The project initially involved a deadline that required Goldberg to start the project by March 31, 2024, but the council granted him more time in order to obtain capital from investment groups, who are hesitant to fund the project in the current economic climate.

“Things continued to slide on the timeline because of the lack of the ability to take the next steps with the funding to commit to signing a buy-sell with the city,” Goldberg said at the March 27 work session. “It wasn’t a stall tactic on my part, it was the reality that I didn’t want to take the next step without having the capital fully procured.”

“It’s a big shift,” Goldberg added. “It wasn’t for lack of trying and it wasn’t for lack of motivation for the project – it’s just the economic climate.”

The Charles Hotel. Rendering courtesy of A&E Design

David Smith, the executive director of the Montana Contractor’s Association, says similar challenges are causing backlogs of other commercial projects as financing becomes more difficult.

“Inflation has increased the material cost drastically and, at the same time, interest rates have gone up,” Smith said. “Instead of financing something at 4% or 5%, you’re at 6% or 7% – that’s a big deal. What’s happening is a lot of different projects that maybe somebody would be building an office building for a couple confirmed tenants, but 50% would be open to lease – those kinds of projects are being pulled back. It’s not a factor that’s affecting the daily work for contractors, but it’s affecting the backlog of future projects.”

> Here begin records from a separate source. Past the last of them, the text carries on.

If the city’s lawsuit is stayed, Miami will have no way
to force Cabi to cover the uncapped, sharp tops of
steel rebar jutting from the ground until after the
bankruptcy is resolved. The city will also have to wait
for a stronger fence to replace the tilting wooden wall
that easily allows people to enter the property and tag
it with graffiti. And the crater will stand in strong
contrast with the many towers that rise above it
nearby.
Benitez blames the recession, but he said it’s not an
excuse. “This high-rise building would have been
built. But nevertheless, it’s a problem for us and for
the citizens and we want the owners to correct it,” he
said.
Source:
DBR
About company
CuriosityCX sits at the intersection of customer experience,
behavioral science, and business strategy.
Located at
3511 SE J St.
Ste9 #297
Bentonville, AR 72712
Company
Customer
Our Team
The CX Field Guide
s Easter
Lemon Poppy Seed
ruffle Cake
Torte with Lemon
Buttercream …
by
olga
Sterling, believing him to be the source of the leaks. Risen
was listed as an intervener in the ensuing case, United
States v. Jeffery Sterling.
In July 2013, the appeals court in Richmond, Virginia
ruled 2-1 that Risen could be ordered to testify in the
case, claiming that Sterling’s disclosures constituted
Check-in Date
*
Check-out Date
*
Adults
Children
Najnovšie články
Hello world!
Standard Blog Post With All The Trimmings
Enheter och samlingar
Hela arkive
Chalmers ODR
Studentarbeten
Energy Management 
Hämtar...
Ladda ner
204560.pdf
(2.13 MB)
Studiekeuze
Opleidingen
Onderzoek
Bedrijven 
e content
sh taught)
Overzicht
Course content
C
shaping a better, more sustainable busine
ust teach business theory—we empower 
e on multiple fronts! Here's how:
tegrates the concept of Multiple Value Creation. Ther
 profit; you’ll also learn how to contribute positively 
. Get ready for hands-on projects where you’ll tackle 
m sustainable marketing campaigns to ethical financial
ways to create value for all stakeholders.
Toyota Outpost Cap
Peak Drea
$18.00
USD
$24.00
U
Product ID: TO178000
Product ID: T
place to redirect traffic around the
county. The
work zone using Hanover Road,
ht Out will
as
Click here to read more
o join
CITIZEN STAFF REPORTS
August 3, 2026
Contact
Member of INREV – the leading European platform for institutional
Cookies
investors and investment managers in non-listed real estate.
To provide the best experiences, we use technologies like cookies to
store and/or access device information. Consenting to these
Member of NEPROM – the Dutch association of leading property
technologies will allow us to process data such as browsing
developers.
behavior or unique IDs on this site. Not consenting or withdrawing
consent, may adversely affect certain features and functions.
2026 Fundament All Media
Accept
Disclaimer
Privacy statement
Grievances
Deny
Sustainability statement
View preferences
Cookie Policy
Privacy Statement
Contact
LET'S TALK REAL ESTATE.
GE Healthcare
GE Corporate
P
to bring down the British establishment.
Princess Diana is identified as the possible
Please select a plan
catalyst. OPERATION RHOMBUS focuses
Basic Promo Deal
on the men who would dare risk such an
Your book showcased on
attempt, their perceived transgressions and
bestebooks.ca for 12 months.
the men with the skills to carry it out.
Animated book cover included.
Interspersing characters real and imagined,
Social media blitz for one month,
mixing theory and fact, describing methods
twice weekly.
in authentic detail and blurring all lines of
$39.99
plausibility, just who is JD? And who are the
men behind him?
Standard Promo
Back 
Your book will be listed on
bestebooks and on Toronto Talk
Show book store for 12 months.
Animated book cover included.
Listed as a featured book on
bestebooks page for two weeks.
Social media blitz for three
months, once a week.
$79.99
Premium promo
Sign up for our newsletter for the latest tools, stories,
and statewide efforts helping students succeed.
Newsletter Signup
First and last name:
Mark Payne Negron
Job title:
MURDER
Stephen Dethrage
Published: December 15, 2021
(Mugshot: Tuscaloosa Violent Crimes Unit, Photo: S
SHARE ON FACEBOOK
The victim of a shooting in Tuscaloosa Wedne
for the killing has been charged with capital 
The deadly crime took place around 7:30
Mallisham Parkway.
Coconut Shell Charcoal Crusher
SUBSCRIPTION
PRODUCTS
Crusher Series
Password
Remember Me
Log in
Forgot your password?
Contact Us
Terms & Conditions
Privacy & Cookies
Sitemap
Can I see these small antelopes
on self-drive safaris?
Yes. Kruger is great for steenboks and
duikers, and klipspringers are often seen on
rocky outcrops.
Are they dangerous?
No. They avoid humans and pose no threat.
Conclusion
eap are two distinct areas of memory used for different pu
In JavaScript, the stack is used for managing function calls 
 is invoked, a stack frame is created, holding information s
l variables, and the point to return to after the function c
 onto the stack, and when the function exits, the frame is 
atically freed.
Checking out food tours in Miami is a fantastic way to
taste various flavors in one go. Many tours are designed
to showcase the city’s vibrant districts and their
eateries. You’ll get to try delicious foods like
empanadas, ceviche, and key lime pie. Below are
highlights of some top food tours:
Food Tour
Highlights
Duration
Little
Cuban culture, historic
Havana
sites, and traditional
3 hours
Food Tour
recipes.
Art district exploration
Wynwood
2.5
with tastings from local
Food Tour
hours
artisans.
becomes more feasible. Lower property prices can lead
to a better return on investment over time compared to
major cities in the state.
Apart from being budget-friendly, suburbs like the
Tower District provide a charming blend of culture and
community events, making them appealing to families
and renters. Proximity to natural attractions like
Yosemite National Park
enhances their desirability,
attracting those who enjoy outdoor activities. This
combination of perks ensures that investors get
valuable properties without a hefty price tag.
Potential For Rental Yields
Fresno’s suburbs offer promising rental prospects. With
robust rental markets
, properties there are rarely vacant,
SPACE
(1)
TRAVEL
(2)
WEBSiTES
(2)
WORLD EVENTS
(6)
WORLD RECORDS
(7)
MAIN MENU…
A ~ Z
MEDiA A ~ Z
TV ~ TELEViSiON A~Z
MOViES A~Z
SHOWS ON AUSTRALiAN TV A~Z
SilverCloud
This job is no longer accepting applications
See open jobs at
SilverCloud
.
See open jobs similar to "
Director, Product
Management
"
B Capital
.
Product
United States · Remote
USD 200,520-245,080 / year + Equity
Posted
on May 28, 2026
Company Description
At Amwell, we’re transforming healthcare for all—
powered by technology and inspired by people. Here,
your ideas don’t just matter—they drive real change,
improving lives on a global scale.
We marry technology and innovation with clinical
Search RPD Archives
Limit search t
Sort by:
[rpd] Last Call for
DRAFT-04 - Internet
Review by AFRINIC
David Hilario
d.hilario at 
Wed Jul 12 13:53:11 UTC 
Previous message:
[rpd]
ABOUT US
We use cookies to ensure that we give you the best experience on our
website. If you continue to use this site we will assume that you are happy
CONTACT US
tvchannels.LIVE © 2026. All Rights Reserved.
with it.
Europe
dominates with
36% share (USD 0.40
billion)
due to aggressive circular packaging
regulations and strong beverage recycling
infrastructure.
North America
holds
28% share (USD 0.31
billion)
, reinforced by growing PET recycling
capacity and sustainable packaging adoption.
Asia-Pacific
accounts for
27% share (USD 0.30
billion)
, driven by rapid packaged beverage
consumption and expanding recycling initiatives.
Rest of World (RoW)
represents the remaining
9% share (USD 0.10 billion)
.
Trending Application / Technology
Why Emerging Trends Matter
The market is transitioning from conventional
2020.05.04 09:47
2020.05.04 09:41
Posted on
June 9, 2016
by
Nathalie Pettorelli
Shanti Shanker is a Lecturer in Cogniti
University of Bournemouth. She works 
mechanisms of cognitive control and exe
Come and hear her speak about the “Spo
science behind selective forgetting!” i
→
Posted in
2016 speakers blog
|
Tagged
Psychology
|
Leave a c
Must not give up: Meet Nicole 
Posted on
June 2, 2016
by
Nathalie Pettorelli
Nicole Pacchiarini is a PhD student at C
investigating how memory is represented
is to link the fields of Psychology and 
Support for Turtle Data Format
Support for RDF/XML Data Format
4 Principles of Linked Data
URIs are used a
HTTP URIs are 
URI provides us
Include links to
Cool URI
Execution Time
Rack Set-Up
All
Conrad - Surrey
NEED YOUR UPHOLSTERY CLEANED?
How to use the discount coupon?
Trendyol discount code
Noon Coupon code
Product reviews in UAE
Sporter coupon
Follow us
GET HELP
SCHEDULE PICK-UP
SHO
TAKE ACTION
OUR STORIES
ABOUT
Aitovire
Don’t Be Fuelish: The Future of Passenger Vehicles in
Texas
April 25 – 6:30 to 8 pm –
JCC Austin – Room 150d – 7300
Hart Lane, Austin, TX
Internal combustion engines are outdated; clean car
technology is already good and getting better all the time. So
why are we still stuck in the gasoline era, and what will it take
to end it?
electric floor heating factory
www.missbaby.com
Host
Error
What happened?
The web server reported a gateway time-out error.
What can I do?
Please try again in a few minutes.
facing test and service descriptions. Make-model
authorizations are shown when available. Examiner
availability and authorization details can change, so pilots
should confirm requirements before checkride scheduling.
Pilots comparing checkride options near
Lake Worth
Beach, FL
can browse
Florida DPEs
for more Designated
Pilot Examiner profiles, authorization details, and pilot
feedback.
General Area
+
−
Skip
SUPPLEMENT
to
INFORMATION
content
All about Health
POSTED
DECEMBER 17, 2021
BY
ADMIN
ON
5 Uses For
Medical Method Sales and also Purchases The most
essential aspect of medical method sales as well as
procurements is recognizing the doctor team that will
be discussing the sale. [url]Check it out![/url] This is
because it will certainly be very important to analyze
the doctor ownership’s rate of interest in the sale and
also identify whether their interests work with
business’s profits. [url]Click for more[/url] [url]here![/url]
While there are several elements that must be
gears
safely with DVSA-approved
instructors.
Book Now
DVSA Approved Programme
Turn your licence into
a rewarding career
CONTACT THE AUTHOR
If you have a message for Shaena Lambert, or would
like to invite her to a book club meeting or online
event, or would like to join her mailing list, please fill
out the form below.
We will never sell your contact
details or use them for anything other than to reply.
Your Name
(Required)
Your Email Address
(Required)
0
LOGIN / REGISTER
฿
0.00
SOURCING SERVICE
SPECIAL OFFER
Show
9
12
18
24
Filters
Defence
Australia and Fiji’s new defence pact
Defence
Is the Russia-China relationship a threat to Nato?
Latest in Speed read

At the University of Montana’s Bureau of Business and Economic Research (BBER), research economist Derek Sheehan attributes the economic climate to the “three L’s” – land, labor and loans.

“As land values go up, it’s harder and harder to build on that property and higher value homes make up those margins,” Sheehan said. “With loans – interest rates are high and it’s becoming harder to secure a loan … Some of those permits are just sitting there.”

Sheehan said labor remains tight in construction as the state’s unemployment rate continues to hover around 3%.

But according to the Montana Department of Industry and Labor (DLI), there were 38,200 construction jobs on the payroll in January 2024 compared to 31,000 in February 2020. While there are more laborers, construction jobs grew by 8.3% in 2022 and the DLI is projecting a need for 1,000 new construction jobs per year over the next decade.

“So, we’ve got this growth of 8,000 new jobs in the last four years, yet we need 1,000 more per year going forward,” Smith said.

Despite the economic challenges, Sorensen says the planning department in Kalispell continues to see project proposals from interested developers and, while building activity has slowed from its peak, the demand remains high.

“It’s ticked down, but it’s historically high,” Sorensen said. “You’re still seeing higher interest rates, you’re still seeing higher construction costs … but when you talk with developers – I think what they value more than anything is certainty. Knowing what the costs are going to be so they can make decisions.”